The old gentleman knew that perfectly well, and particularly desired to prevent it, for the mood in which he found his grandson assured him that it would not be wise to leave him to his own devices. So, stifling a natural regret at the thought of the home comforts he would leave behind him, he said stoutly, “Bless your soul, I’m not superannuated yet. I quite enjoy the idea. It will do me good, and my old bones won’t suffer, for traveling nowadays is almost as easy as sitting in a chair.”

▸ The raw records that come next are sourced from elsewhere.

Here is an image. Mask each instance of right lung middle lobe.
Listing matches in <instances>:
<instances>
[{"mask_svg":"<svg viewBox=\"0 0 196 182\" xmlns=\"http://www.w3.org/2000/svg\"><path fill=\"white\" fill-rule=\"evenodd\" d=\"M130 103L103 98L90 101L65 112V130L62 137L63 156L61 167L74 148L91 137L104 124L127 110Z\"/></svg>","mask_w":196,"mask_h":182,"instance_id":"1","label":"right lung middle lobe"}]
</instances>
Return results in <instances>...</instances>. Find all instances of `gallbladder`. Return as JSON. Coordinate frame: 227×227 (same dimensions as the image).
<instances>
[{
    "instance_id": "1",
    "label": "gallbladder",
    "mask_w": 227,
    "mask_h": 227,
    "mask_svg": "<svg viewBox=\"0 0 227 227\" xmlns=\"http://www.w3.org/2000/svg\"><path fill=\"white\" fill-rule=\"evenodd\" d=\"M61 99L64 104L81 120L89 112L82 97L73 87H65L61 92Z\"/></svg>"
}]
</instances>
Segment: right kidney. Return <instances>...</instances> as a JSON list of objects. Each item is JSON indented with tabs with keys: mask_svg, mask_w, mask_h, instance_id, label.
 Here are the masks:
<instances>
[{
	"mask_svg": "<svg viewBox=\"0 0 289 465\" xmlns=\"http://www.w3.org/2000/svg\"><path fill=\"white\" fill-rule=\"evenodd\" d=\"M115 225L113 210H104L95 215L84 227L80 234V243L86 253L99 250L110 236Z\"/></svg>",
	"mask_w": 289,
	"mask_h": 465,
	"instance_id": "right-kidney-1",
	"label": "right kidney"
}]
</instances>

A restless movement from Laurie suggested that his chair was not easy, or that he did not like the plan, and made the old man add hastily, “I don’t mean to be a marplot or a burden. I go because I think you’d feel happier than if I was left behind. I don’t intend to gad about with you, but leave you free to go where you like, while I amuse myself in my own way. I’ve friends in London and Paris, and should like to visit them. Meantime you can go to Italy, Germany, Switzerland, where you will, and enjoy pictures, music, scenery, and adventures to your heart’s content.”
Now, Laurie felt just then that his heart was entirely broken and the world a howling wilderness, but at the sound of certain words which the old gentleman artfully introduced into his closing sentence, the broken heart gave an unexpected leap, and a green oasis or two suddenly appeared in the howling wilderness. He sighed, and then said, in a spiritless tone, “Just as you like, Sir. It doesn’t matter where I go or what I do.”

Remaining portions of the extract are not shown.